Reply with every entry, repeated exactly as given.

──────────

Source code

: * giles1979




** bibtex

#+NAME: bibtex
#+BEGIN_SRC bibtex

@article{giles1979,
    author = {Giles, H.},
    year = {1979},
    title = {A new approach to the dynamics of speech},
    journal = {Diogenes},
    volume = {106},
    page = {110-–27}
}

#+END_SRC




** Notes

──────────

== Output ==
Source code

: * giles1979




** bibtex

#+NAME: bibtex
#+BEGIN_SRC bibtex

@article{giles1979,
    author = {Giles, H.},
    year = {1979},
    title = {A new approach to the dynamics of speech},
    journal = {Diogenes},
    volume = {106},
    page = {110-–27}
}

#+END_SRC




** Notes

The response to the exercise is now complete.